### Exercise instructions
Reproduce all entries below verbatim. Skip the pictures.

### Given records
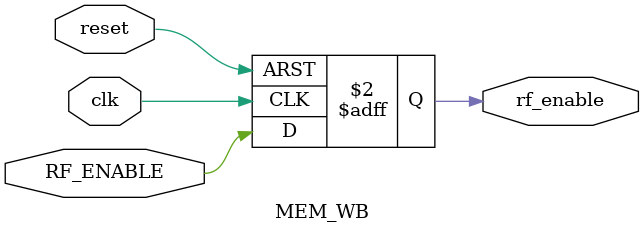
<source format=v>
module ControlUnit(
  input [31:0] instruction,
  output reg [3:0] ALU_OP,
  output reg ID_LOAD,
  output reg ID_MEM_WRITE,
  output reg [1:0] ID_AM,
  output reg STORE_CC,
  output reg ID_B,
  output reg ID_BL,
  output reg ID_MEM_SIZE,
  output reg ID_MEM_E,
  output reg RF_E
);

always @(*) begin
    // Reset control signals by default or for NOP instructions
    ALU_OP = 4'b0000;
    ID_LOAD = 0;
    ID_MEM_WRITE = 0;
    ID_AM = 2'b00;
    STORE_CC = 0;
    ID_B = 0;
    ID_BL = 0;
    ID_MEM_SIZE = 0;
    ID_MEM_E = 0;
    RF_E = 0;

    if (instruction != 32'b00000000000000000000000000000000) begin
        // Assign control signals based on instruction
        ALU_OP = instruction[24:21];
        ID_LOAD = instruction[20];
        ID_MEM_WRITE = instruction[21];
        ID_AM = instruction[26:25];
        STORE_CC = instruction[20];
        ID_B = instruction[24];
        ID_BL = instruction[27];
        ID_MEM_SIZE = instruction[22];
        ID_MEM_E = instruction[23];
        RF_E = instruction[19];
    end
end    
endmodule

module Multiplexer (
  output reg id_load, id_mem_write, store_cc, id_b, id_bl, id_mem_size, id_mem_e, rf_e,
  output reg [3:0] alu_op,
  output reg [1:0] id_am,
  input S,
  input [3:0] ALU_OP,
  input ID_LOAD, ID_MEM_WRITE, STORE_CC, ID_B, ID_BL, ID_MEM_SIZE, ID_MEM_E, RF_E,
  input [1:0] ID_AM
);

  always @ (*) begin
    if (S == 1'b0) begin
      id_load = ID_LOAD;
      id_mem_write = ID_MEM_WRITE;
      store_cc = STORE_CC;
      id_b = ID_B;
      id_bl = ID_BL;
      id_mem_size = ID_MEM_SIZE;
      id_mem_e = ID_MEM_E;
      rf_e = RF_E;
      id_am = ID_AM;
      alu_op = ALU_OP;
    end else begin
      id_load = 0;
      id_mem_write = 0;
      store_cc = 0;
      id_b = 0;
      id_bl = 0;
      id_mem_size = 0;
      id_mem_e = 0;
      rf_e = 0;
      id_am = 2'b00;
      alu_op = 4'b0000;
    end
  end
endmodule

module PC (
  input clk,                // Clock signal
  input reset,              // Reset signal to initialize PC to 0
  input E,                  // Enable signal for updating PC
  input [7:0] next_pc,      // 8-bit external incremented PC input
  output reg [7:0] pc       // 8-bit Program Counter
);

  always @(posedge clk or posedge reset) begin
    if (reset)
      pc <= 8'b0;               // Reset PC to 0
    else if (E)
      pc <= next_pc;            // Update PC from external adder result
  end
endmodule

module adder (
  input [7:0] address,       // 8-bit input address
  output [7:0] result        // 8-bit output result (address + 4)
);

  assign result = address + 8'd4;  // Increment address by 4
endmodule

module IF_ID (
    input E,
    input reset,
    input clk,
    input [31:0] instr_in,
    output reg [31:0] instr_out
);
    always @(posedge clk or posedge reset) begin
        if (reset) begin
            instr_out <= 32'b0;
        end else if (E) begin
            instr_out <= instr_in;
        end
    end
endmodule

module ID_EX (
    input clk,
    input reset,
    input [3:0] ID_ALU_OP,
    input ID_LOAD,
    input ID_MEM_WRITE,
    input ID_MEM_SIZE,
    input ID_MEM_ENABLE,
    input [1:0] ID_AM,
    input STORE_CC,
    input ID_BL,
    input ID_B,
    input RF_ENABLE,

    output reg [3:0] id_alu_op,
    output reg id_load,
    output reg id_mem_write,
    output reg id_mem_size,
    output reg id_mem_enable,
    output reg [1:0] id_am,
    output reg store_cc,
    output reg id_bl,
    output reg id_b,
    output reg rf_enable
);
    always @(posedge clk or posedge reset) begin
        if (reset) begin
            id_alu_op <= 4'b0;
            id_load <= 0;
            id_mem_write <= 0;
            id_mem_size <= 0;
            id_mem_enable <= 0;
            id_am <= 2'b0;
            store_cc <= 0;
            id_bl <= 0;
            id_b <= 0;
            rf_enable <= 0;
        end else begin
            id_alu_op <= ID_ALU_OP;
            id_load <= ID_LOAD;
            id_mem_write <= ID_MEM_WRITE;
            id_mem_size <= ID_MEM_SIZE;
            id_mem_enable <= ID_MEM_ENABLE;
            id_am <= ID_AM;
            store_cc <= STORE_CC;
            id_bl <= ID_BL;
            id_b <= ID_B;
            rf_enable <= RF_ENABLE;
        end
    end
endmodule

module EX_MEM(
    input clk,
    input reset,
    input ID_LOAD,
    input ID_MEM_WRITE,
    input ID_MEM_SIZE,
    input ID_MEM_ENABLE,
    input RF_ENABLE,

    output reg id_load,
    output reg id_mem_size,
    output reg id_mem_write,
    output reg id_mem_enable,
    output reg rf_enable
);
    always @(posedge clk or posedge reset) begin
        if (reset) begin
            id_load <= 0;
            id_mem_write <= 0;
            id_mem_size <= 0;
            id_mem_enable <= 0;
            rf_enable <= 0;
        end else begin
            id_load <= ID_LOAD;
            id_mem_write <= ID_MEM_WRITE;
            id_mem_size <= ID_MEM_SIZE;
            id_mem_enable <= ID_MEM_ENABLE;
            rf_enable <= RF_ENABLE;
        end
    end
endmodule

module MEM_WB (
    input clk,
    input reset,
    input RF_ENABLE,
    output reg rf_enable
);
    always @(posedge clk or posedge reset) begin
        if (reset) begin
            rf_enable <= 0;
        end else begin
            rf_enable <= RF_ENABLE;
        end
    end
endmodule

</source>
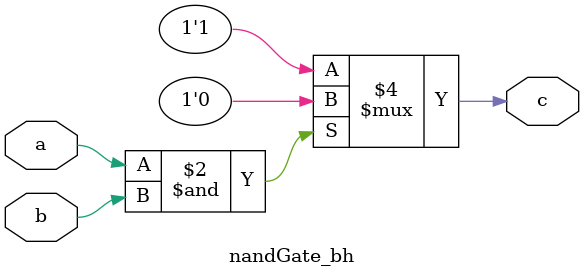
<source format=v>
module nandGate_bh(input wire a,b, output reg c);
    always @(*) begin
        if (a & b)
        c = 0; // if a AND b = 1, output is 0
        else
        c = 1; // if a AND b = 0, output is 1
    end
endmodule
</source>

### Written solution
<source format=v>
module ControlUnit(
  input [31:0] instruction,
  output reg [3:0] ALU_OP,
  output reg ID_LOAD,
  output reg ID_MEM_WRITE,
  output reg [1:0] ID_AM,
  output reg STORE_CC,
  output reg ID_B,
  output reg ID_BL,
  output reg ID_MEM_SIZE,
  output reg ID_MEM_E,
  output reg RF_E
);

always @(*) begin
    // Reset control signals by default or for NOP instructions
    ALU_OP = 4'b0000;
    ID_LOAD = 0;
    ID_MEM_WRITE = 0;
    ID_AM = 2'b00;
    STORE_CC = 0;
    ID_B = 0;
    ID_BL = 0;
    ID_MEM_SIZE = 0;
    ID_MEM_E = 0;
    RF_E = 0;

    if (instruction != 32'b00000000000000000000000000000000) begin
        // Assign control signals based on instruction
        ALU_OP = instruction[24:21];
        ID_LOAD = instruction[20];
        ID_MEM_WRITE = instruction[21];
        ID_AM = instruction[26:25];
        STORE_CC = instruction[20];
        ID_B = instruction[24];
        ID_BL = instruction[27];
        ID_MEM_SIZE = instruction[22];
        ID_MEM_E = instruction[23];
        RF_E = instruction[19];
    end
end    
endmodule

module Multiplexer (
  output reg id_load, id_mem_write, store_cc, id_b, id_bl, id_mem_size, id_mem_e, rf_e,
  output reg [3:0] alu_op,
  output reg [1:0] id_am,
  input S,
  input [3:0] ALU_OP,
  input ID_LOAD, ID_MEM_WRITE, STORE_CC, ID_B, ID_BL, ID_MEM_SIZE, ID_MEM_E, RF_E,
  input [1:0] ID_AM
);

  always @ (*) begin
    if (S == 1'b0) begin
      id_load = ID_LOAD;
      id_mem_write = ID_MEM_WRITE;
      store_cc = STORE_CC;
      id_b = ID_B;
      id_bl = ID_BL;
      id_mem_size = ID_MEM_SIZE;
      id_mem_e = ID_MEM_E;
      rf_e = RF_E;
      id_am = ID_AM;
      alu_op = ALU_OP;
    end else begin
      id_load = 0;
      id_mem_write = 0;
      store_cc = 0;
      id_b = 0;
      id_bl = 0;
      id_mem_size = 0;
      id_mem_e = 0;
      rf_e = 0;
      id_am = 2'b00;
      alu_op = 4'b0000;
    end
  end
endmodule

module PC (
  input clk,                // Clock signal
  input reset,              // Reset signal to initialize PC to 0
  input E,                  // Enable signal for updating PC
  input [7:0] next_pc,      // 8-bit external incremented PC input
  output reg [7:0] pc       // 8-bit Program Counter
);

  always @(posedge clk or posedge reset) begin
    if (reset)
      pc <= 8'b0;               // Reset PC to 0
    else if (E)
      pc <= next_pc;            // Update PC from external adder result
  end
endmodule

module adder (
  input [7:0] address,       // 8-bit input address
  output [7:0] result        // 8-bit output result (address + 4)
);

  assign result = address + 8'd4;  // Increment address by 4
endmodule

module IF_ID (
    input E,
    input reset,
    input clk,
    input [31:0] instr_in,
    output reg [31:0] instr_out
);
    always @(posedge clk or posedge reset) begin
        if (reset) begin
            instr_out <= 32'b0;
        end else if (E) begin
            instr_out <= instr_in;
        end
    end
endmodule

module ID_EX (
    input clk,
    input reset,
    input [3:0] ID_ALU_OP,
    input ID_LOAD,
    input ID_MEM_WRITE,
    input ID_MEM_SIZE,
    input ID_MEM_ENABLE,
    input [1:0] ID_AM,
    input STORE_CC,
    input ID_BL,
    input ID_B,
    input RF_ENABLE,

    output reg [3:0] id_alu_op,
    output reg id_load,
    output reg id_mem_write,
    output reg id_mem_size,
    output reg id_mem_enable,
    output reg [1:0] id_am,
    output reg store_cc,
    output reg id_bl,
    output reg id_b,
    output reg rf_enable
);
    always @(posedge clk or posedge reset) begin
        if (reset) begin
            id_alu_op <= 4'b0;
            id_load <= 0;
            id_mem_write <= 0;
            id_mem_size <= 0;
            id_mem_enable <= 0;
            id_am <= 2'b0;
            store_cc <= 0;
            id_bl <= 0;
            id_b <= 0;
            rf_enable <= 0;
        end else begin
            id_alu_op <= ID_ALU_OP;
            id_load <= ID_LOAD;
            id_mem_write <= ID_MEM_WRITE;
            id_mem_size <= ID_MEM_SIZE;
            id_mem_enable <= ID_MEM_ENABLE;
            id_am <= ID_AM;
            store_cc <= STORE_CC;
            id_bl <= ID_BL;
            id_b <= ID_B;
            rf_enable <= RF_ENABLE;
        end
    end
endmodule

module EX_MEM(
    input clk,
    input reset,
    input ID_LOAD,
    input ID_MEM_WRITE,
    input ID_MEM_SIZE,
    input ID_MEM_ENABLE,
    input RF_ENABLE,

    output reg id_load,
    output reg id_mem_size,
    output reg id_mem_write,
    output reg id_mem_enable,
    output reg rf_enable
);
    always @(posedge clk or posedge reset) begin
        if (reset) begin
            id_load <= 0;
            id_mem_write <= 0;
            id_mem_size <= 0;
            id_mem_enable <= 0;
            rf_enable <= 0;
        end else begin
            id_load <= ID_LOAD;
            id_mem_write <= ID_MEM_WRITE;
            id_mem_size <= ID_MEM_SIZE;
            id_mem_enable <= ID_MEM_ENABLE;
            rf_enable <= RF_ENABLE;
        end
    end
endmodule

module MEM_WB (
    input clk,
    input reset,
    input RF_ENABLE,
    output reg rf_enable
);
    always @(posedge clk or posedge reset) begin
        if (reset) begin
            rf_enable <= 0;
        end else begin
            rf_enable <= RF_ENABLE;
        end
    end
endmodule

</source>
<source format=v>
module nandGate_bh(input wire a,b, output reg c);
    always @(*) begin
        if (a & b)
        c = 0; // if a AND b = 1, output is 0
        else
        c = 1; // if a AND b = 0, output is 1
    end
endmodule
</source>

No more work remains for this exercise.